The black-tailed marmoset (Mico melanurus) is a species of New World monkey from central South America, where ranging from the south-central Amazon in Brazil, south through the Pantanal and eastern Bolivia, to the Chaco in far northern Paraguay.[3] It is the southernmost member of the genus Mico and the only where most of its range is outside the Amazon.[4]

The black-tailed marmoset is dark brown with paler foreparts and a black tail. Unlike most of its relatives, it has a striking white or yellow-white stripe that extends down its thigh.[4] Its ears are naked, flesh-colored and stand out from the fur. They reach a size of 18 to 28 cm and weigh from 300 to 400 g.

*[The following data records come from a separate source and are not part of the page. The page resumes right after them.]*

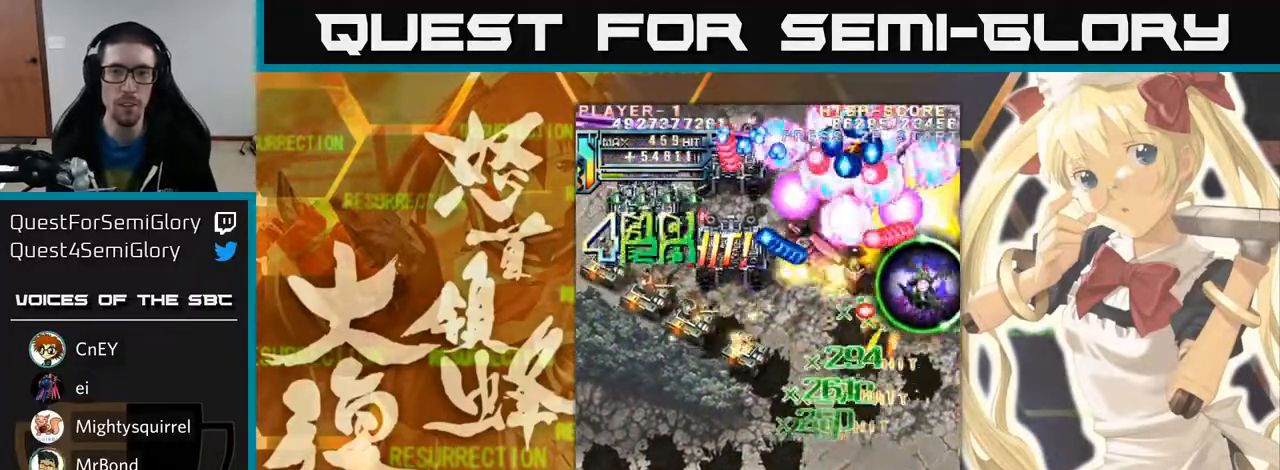
{"dt_ms": 500, "buttons": [], "left_stick": "down", "events": [[100, "left_stick", "left"], [233, "left_stick", "down-left"], [333, "left_stick", "down"]]}
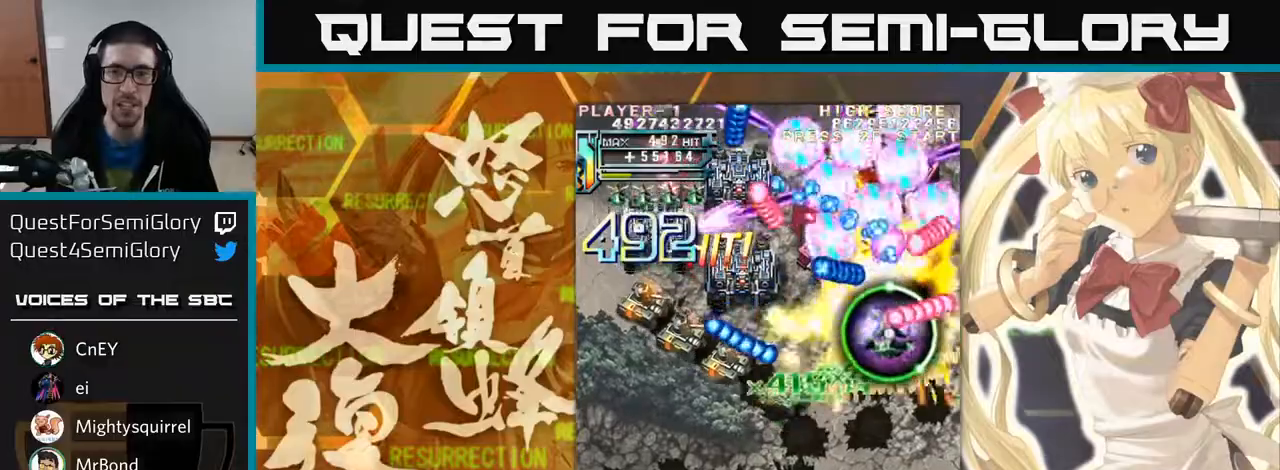
{"dt_ms": 500, "buttons": [], "left_stick": "up", "events": [[483, "left_stick", "up"]]}
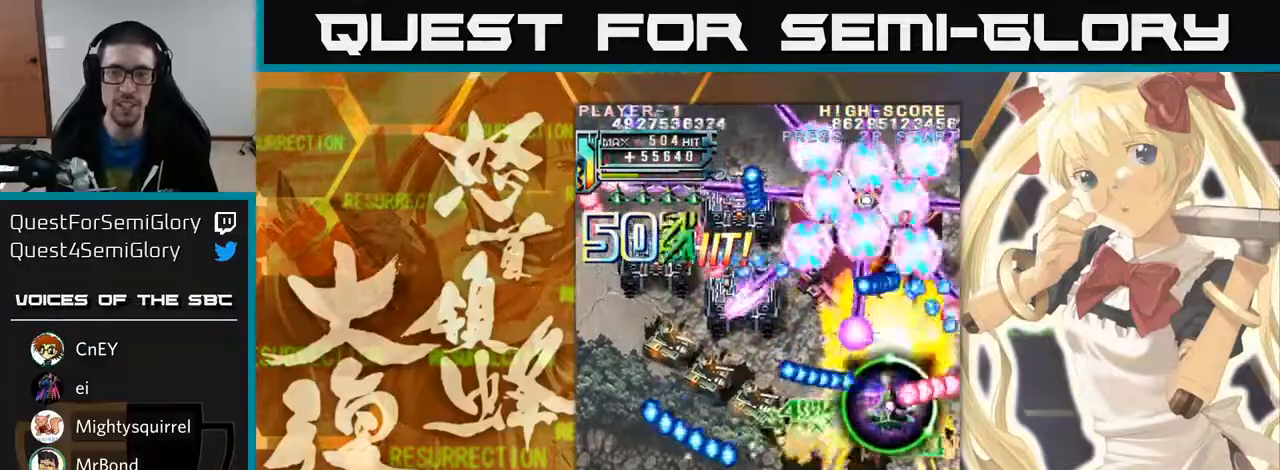
{"dt_ms": 500, "buttons": [], "left_stick": "down", "events": [[133, "left_stick", "right"], [233, "left_stick", "down"]]}
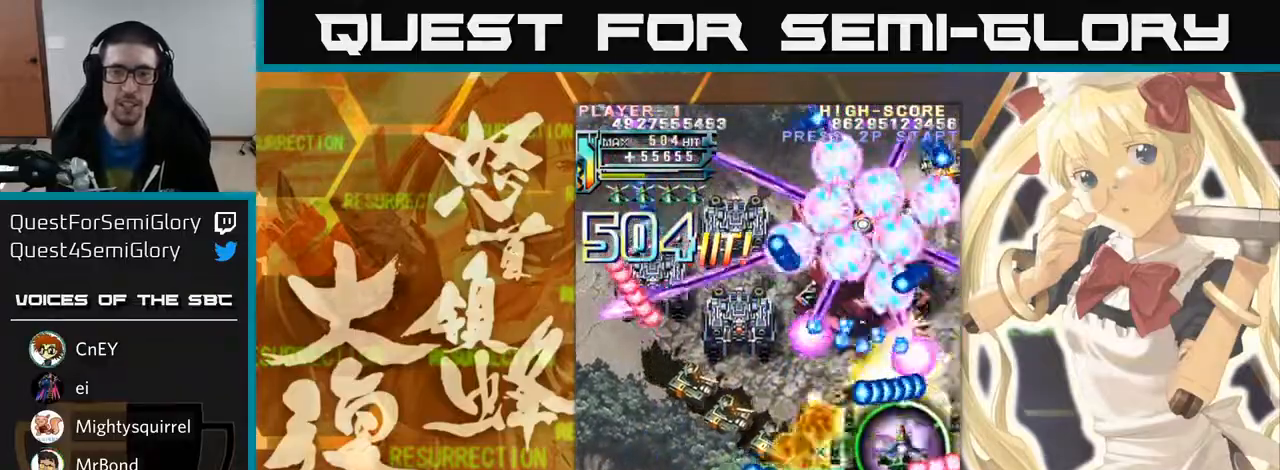
{"dt_ms": 500, "buttons": [], "left_stick": "up", "events": [[83, "left_stick", "down-left"], [300, "left_stick", "down"], [500, "left_stick", "up"]]}
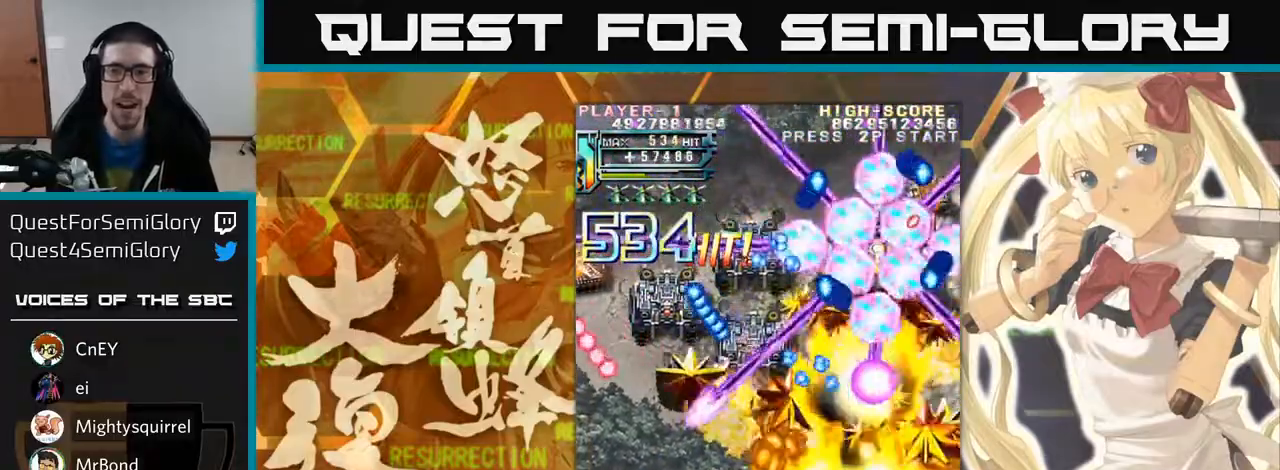
{"dt_ms": 500, "buttons": [], "left_stick": "down", "events": [[117, "left_stick", "right"], [200, "left_stick", "up-right"], [383, "left_stick", "down"]]}
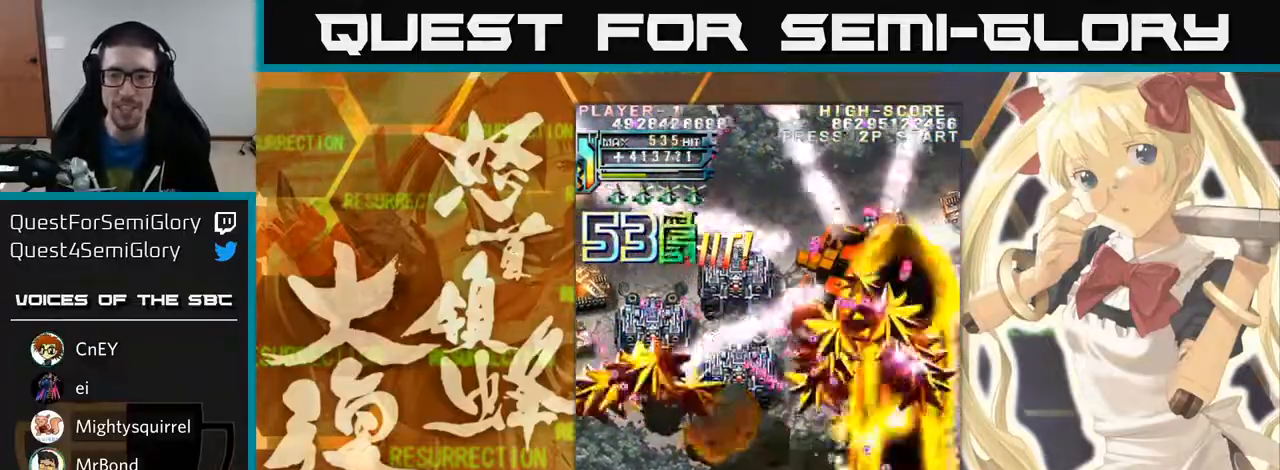
{"dt_ms": 500, "buttons": [], "left_stick": "left", "events": [[67, "left_stick", "down-left"], [200, "left_stick", "left"]]}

A female Black-tailed marmoset is being given an antibiotic gum arabic solution without being removed from her family, who are watching the procedure.

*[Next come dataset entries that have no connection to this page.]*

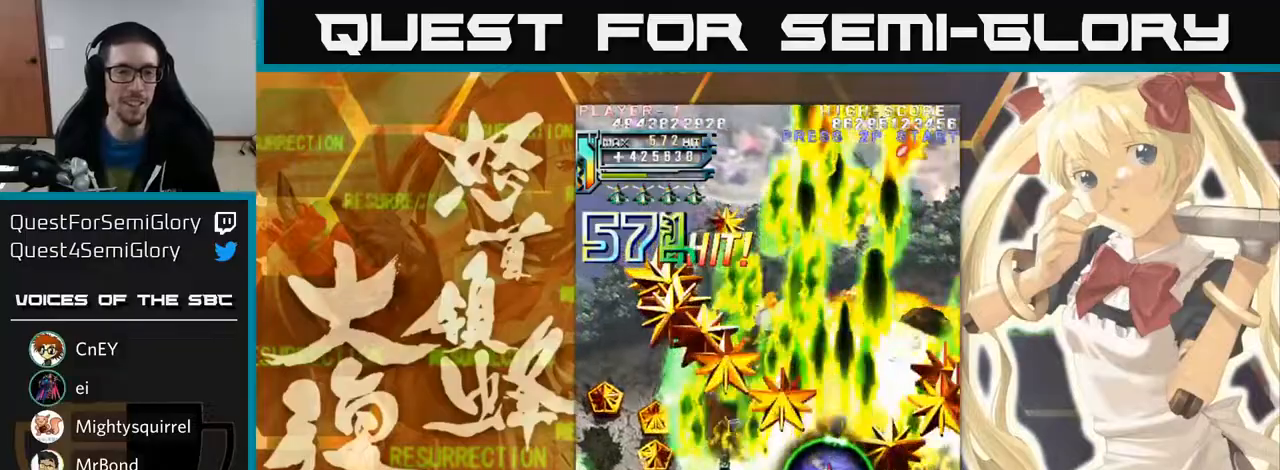
{"dt_ms": 500, "buttons": [], "left_stick": "left", "events": [[167, "left_stick", "left"]]}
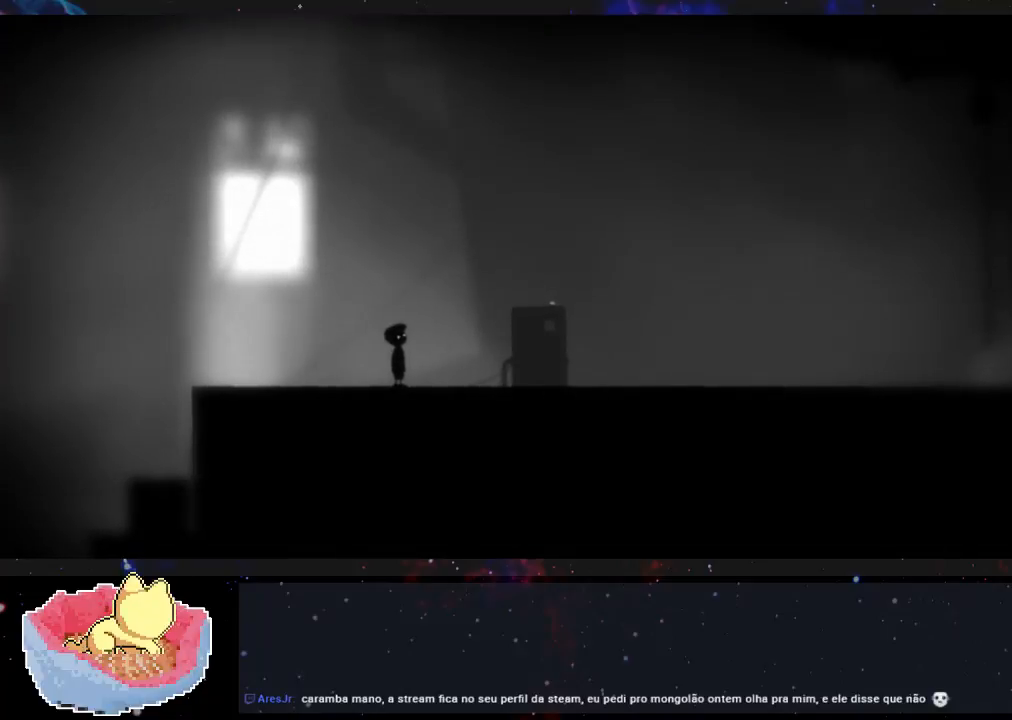
Gameplay with a controller (Xbox layout); each line is a JSON object with the inputs held at the frame after it. "events" lists button and stick changes between this image and that frame as [ms after this image, input, new state], when the widget could be followed in between. Not read: A L3 R3.
{"buttons": [], "left_stick": "right", "right_stick": "center", "events": [[367, "left_stick", "right"]]}
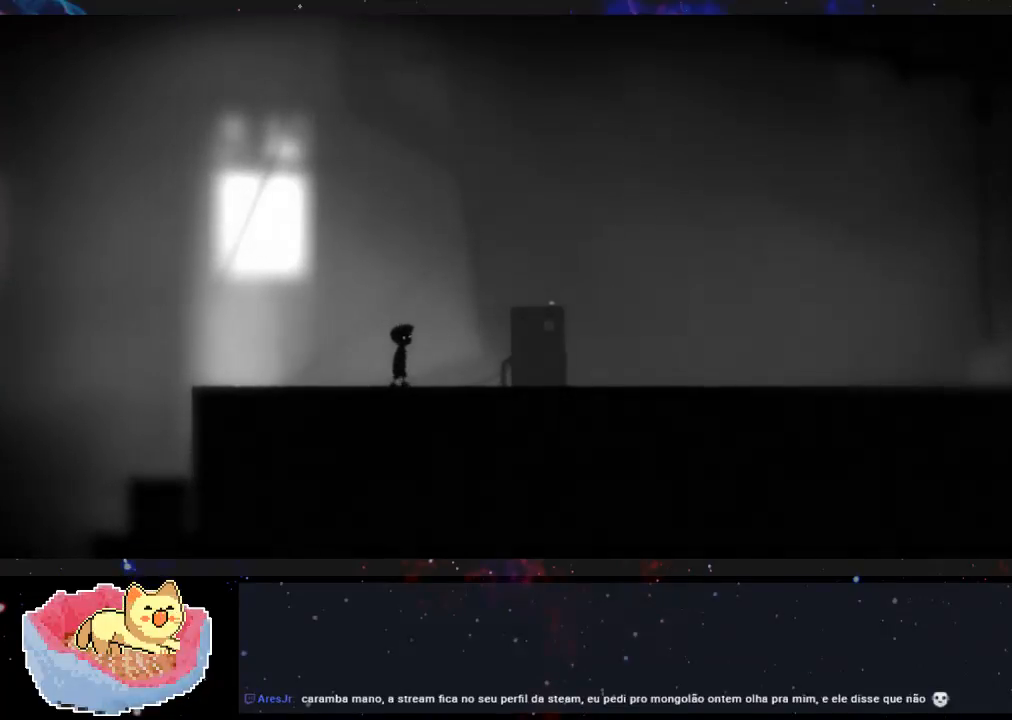
{"buttons": [], "left_stick": "right", "right_stick": "center", "events": []}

Black-tailed marmosets are diurnal and arboreal, using their claws to climb trees. Originally rain forest inhabitants, plantations have caused them to expanded them their range. They spend the night in tree hollows or in very close vegetation. They live together in small groups and mark their territory with scent glands, driving out intruders by shouting or by facial expressions, including lowered brows and guarded lips.

The diet of the black-tailed marmoset predominantly consists of tree sap. To a lesser extent, they also eat bird eggs, fruits, insects, and small vertebrates.

After a 145-day gestation period, the female bears two (or rarely three) offspring. As is the case for many callitrichines, the father and the other group members take part with the raising of the offspring. Within six months the young are weaned, with full maturity coming at about two years of age.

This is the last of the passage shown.